他很喜欢沉鹿喊他阿行,不过他不会表露出来。
侵入她的口腔,沈泊行扫荡一番,翻身将她抱在自己腿上,明明没有带笑,却让人感受到他身上明显的轻松愉悦。
他松开她,低声说道,“你叫我老公的时候更好听。”
沉鹿:……
她羞愤地拿拳头锤他。
沈泊行笑得胸膛震动。
“我要去玩了,你松开我。”沉鹿推他的肩膀。
沈泊行在她脖颈吸了一口,这才松开她。
得到自由的沉鹿立刻头也不回地往外跑。
沈泊行不紧不慢地跟了上去。
现在是暑假刚刚开始,旅游旺季才刚刚开始,所以海边的人并不多,
沉鹿略显好奇地踩在细软的白沙滩上,大概是因为穿着鞋,所以她也感觉不到和以前玩过的沙堆有什么不一样。
不过这里的景色却比沙堆好看多了。
碧蓝海水一下又一下地往沙滩上拍打,又慢慢往下落,留下深深的印记。
沉鹿穿的是一双凉鞋,感觉透着温热的水打在脚上,舒服到沉鹿连脚趾都张开了。
“明天带你去潜水。

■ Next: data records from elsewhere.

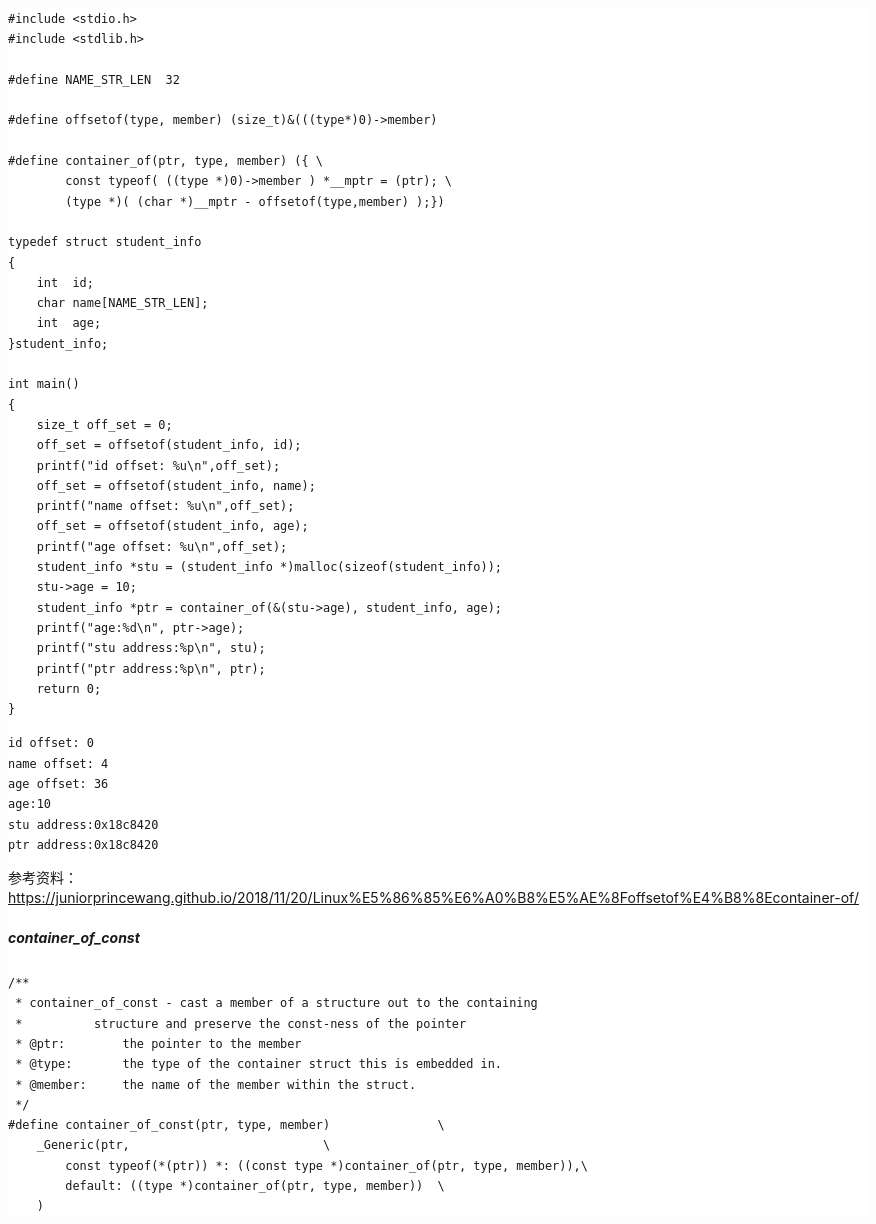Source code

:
 ```
#include <stdio.h>
#include <stdlib.h>

#define NAME_STR_LEN  32

#define offsetof(type, member) (size_t)&(((type*)0)->member)

#define container_of(ptr, type, member) ({ \
        const typeof( ((type *)0)->member ) *__mptr = (ptr); \
        (type *)( (char *)__mptr - offsetof(type,member) );})

typedef struct student_info
{
    int  id;
    char name[NAME_STR_LEN];
    int  age;
}student_info;

int main()
{
    size_t off_set = 0;
    off_set = offsetof(student_info, id);
    printf("id offset: %u\n",off_set);
    off_set = offsetof(student_info, name);
    printf("name offset: %u\n",off_set);
    off_set = offsetof(student_info, age);
    printf("age offset: %u\n",off_set);
    student_info *stu = (student_info *)malloc(sizeof(student_info));
    stu->age = 10;
    student_info *ptr = container_of(&(stu->age), student_info, age);
    printf("age:%d\n", ptr->age);
    printf("stu address:%p\n", stu);
    printf("ptr address:%p\n", ptr);
    return 0;
}
```

```
id offset: 0
name offset: 4
age offset: 36
age:10
stu address:0x18c8420
ptr address:0x18c8420
```

参考资料：https://juniorprincewang.github.io/2018/11/20/Linux%E5%86%85%E6%A0%B8%E5%AE%8Foffsetof%E4%B8%8Econtainer-of/

##### container_of_const

```
/**
 * container_of_const - cast a member of a structure out to the containing
 *			structure and preserve the const-ness of the pointer
 * @ptr:		the pointer to the member
 * @type:		the type of the container struct this is embedded in.
 * @member:		the name of the member within the struct.
 */
#define container_of_const(ptr, type, member)				\
	_Generic(ptr,							\
		const typeof(*(ptr)) *: ((const type *)container_of(ptr, type, member)),\
		default: ((type *)container_of(ptr, type, member))	\
	)
```
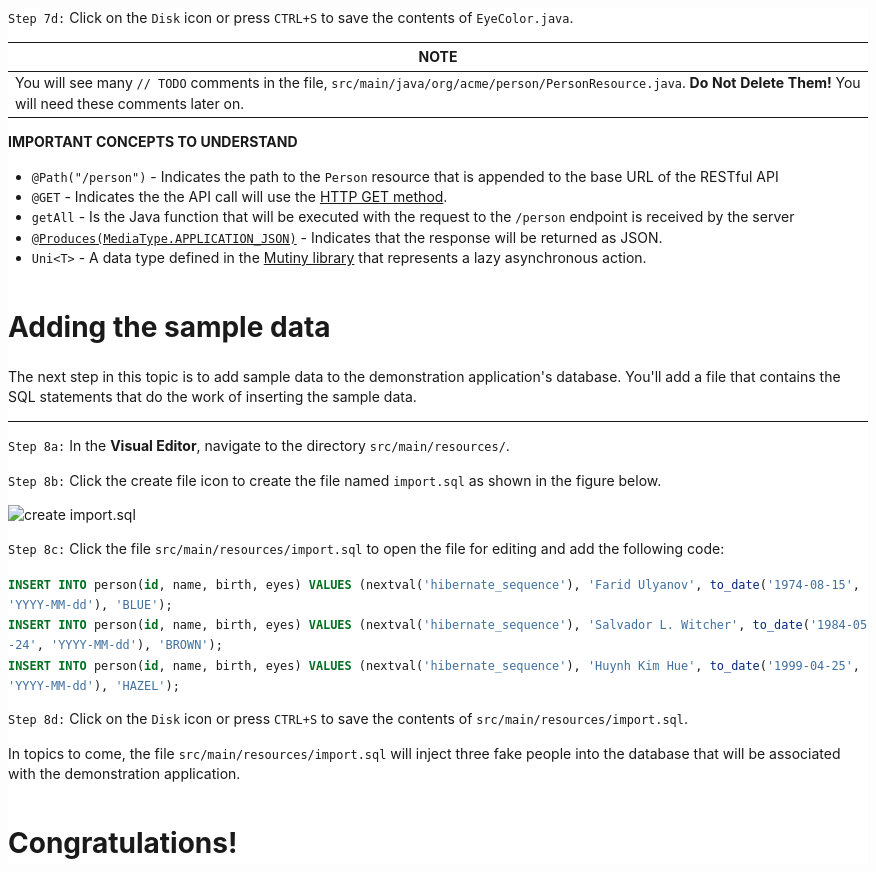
 ```java
```

`Step 7d:` Click on the `Disk` icon or press `CTRL+S` to save the contents of `EyeColor.java`.

|NOTE|
|----|
|You will see many `// TODO` comments in the file, `src/main/java/org/acme/person/PersonResource.java`. **Do Not Delete Them!** You will need these comments later on.|

**IMPORTANT CONCEPTS TO UNDERSTAND**

* `@Path("/person")` - Indicates the path to the `Person` resource that is appended to the base URL of the RESTful API
* `@GET` - Indicates the the API call will use the [HTTP GET method](https://developer.mozilla.org/en-US/docs/Web/HTTP/Methods/GET).
* `getAll` - Is the Java function that will be executed with the request to the `/person` endpoint is received by the server
* [`@Produces(MediaType.APPLICATION_JSON)`](https://docs.oracle.com/javaee/7/api/javax/ws/rs/core/MediaType.html) - Indicates that the response will be returned as JSON.
* `Uni<T>` - A data type defined in the [Mutiny library]((https://javadoc.io/doc/io.smallrye.reactive/mutiny/latest/io/smallrye/mutiny/package-summary.html)) that represents a lazy asynchronous action.

# Adding the sample data

The next step in this topic is to add sample data to the demonstration application's database. You'll add a file that contains the SQL statements that do the work of inserting the sample data.

----

`Step 8a:` In the **Visual Editor**, navigate to the directory `src/main/resources/`.

`Step 8b:` Click the create file icon to create the file named `import.sql` as shown in the figure below.

![create import.sql](..\assets\create-sql.png)

`Step 8c:` Click the file `src/main/resources/import.sql` to open the file for editing and add the following code:

```sql
INSERT INTO person(id, name, birth, eyes) VALUES (nextval('hibernate_sequence'), 'Farid Ulyanov', to_date('1974-08-15', 'YYYY-MM-dd'), 'BLUE');
INSERT INTO person(id, name, birth, eyes) VALUES (nextval('hibernate_sequence'), 'Salvador L. Witcher', to_date('1984-05-24', 'YYYY-MM-dd'), 'BROWN');
INSERT INTO person(id, name, birth, eyes) VALUES (nextval('hibernate_sequence'), 'Huynh Kim Hue', to_date('1999-04-25', 'YYYY-MM-dd'), 'HAZEL');
```
`Step 8d:` Click on the `Disk` icon or press `CTRL+S` to save the contents of `src/main/resources/import.sql`.

In topics to come, the file `src/main/resources/import.sql` will inject three fake people into the database that will be associated with the demonstration application.

# Congratulations!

”沈泊行看她对所有东西都很感兴趣的模样,哂笑道。
沉鹿先是一喜,又落寞下来,“可是我不会游泳。”
要不然上次被人推下水的时候,她就能自己游上来了。
“有我在你还怕学不会?”沈泊行牵着她的手沿着海岸慢悠悠地走。
“你也会潜水?”
“以前玩过。”
沉鹿看着他,满眼的求知,“好玩吗?”
“一般。”
他喜欢尝试各种极限运动,跳伞,滑雪,滑翔翼都被他在年轻的时候玩烂了,更别说是潜水了。
沉鹿有些失望,她以为潜水很好玩呢。
二人在玩上面,显然不在同一个频道,不过潜水这件事也确定了下来。
日头渐渐滑向海边,沉鹿一扭头,就能看到成片的火烧云,从海平面往上一层一层由橙红到红色,到紫色,再到蓝色,云层透出的绚烂慢慢晕染开来,海面就像是一面镜子,将天空这盛大的告白映衬到彻底。
沉鹿望着夕阳余晖,心情久久不能平静。
她自认为自己的画已经足够漂亮,可是与现在浮现于她眼前的一幕画面相比,就如蝼蚁一样。
鬼斧神工的从来不是人类,而是这个世界。
她摸索着手机,想把这一幕拍下来,等过一段时间再去画。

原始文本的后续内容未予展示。